Customize It Instructions

  • If using chicken breasts, pat dry. Cook until chicken reaches minimum internal temperature, 5-7 minutes per side.

  • If using salmon, pat dry. Add salmon, skin-side up first, and cook until salmon reaches minimum internal temperature, 4-6 minutes per side.

  • If using sirloin steaks or NY strip steak, pat dry. Cook until steak reaches desired doneness, or 4-6 minutes per side for medium/medium-well. Rest, 3 minutes. Steak thickness can vary; if you receive a thinner steak, we recommend checking for doneness sooner.

  1. 1

    Prepare the Ingredients

    Quarter tomatoes.

    Mince capers.

    Trim and halve yellow squash lengthwise. Cut into 1/4” half-moons.

    Trim and halve zucchini lengthwise. Cut into 1/4” half-moons.

    Zest and halve lemon. Cut one half into wedges and juice the other half.

    Mince chives.

  2. 2

    Make the Tapenade and Crema

    In a mixing bowl, combine tomatoes, capers, 1 tsp. olive oil, and a pinch of pepper. Set aside.

    In another mixing bowl, combine 1 tsp. lemon zest, 2 tsp. lemon juice, and crème fraîche. Set aside.

  3. 3

    Cook the Vegetables

    Place a large non-stick pan over medium-high heat and add 2 tsp. olive oil.

    Add zucchini, yellow squash, 1/4 tsp. salt, and a pinch of pepper to hot pan.

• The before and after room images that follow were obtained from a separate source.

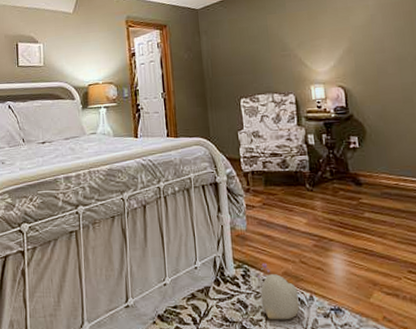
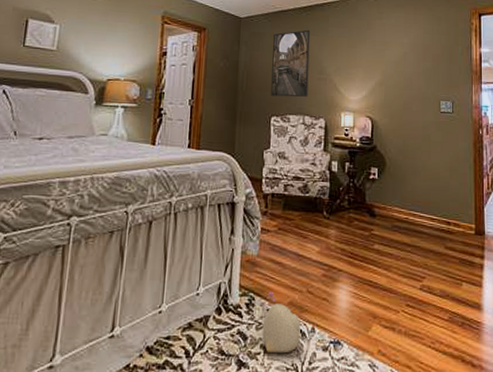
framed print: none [231,9,274,79] -> present [271,29,311,98]

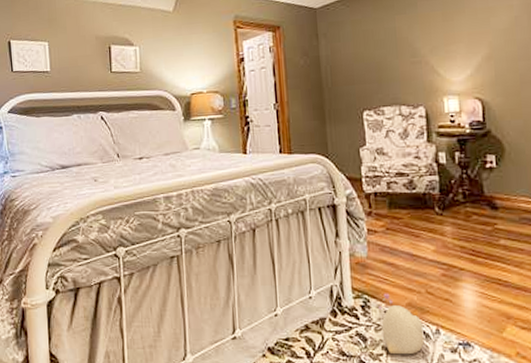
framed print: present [271,29,311,98] -> none [354,9,402,89]

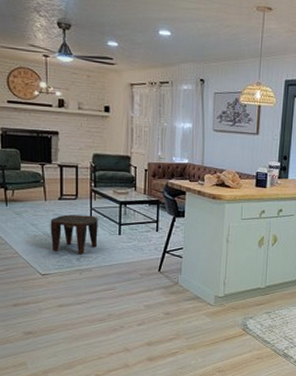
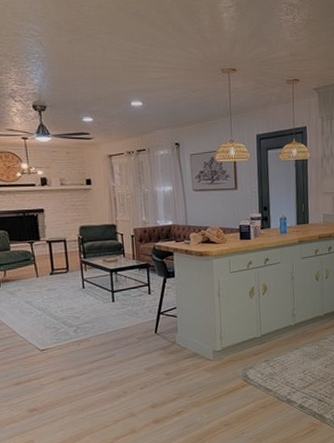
stool: present [50,214,98,255] -> none [44,286,93,326]

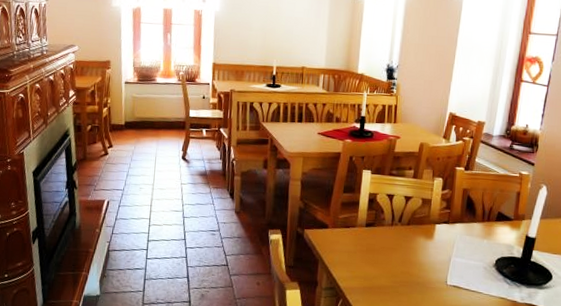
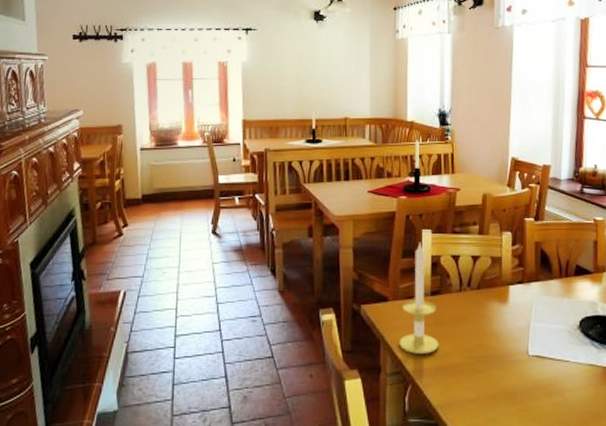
candle: none [334,180,370,275] -> present [399,241,439,354]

Stir occasionally until lightly browned and tender, 4-5 minutes.

    Remove from burner. Stir in butter until melted and combined.

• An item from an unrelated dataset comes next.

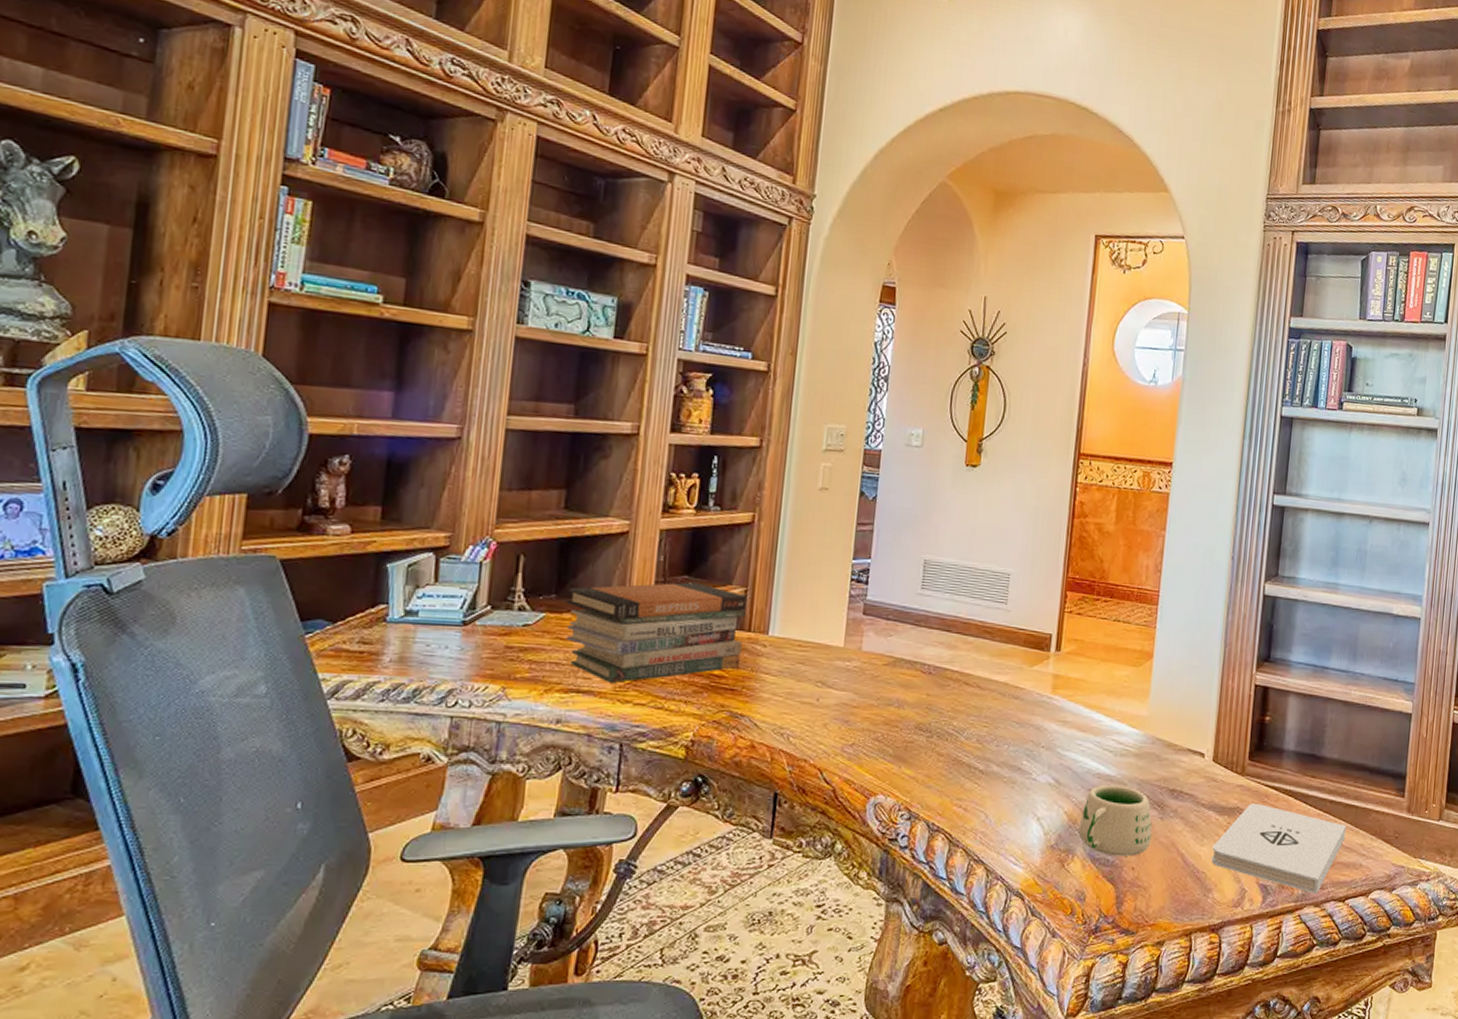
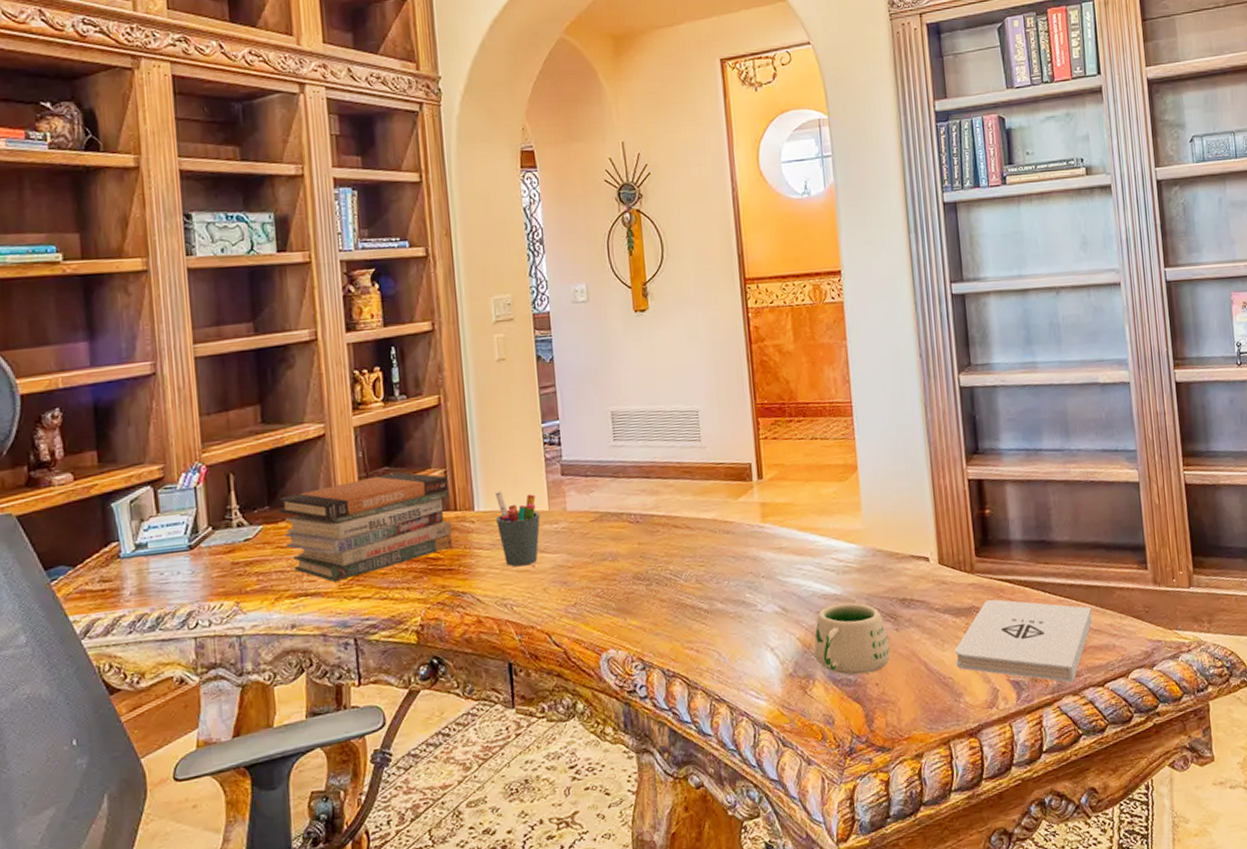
pen holder: none [788,619,834,698] -> present [494,490,540,567]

    While vegetables cook, continue recipe.

  4. 4

    Cook the Mahi-Mahi

    Pat mahi-mahi dry and season with a pinch of salt and pepper. Halve any larger pieces to match smaller pieces.

    Place a medium non-stick pan over medium heat and add 1 tsp. olive oil. Add mahi-mahi to hot pan. Cook until mahi-mahi reaches a minimum internal temperature of 145 degrees, 3-4 minutes per side.

    Fish thickness can vary; if you receive a thinner fillet, we recommend checking for doneness sooner. Remove from burner.

  5. 5

    Finish the Dish

    Plate dish as pictured on front of card, topping mahi-mahi with crema, tapenade, and chives. Garnish vegetables with cheese. Squeeze lemon wedges over to taste. Bon appétit!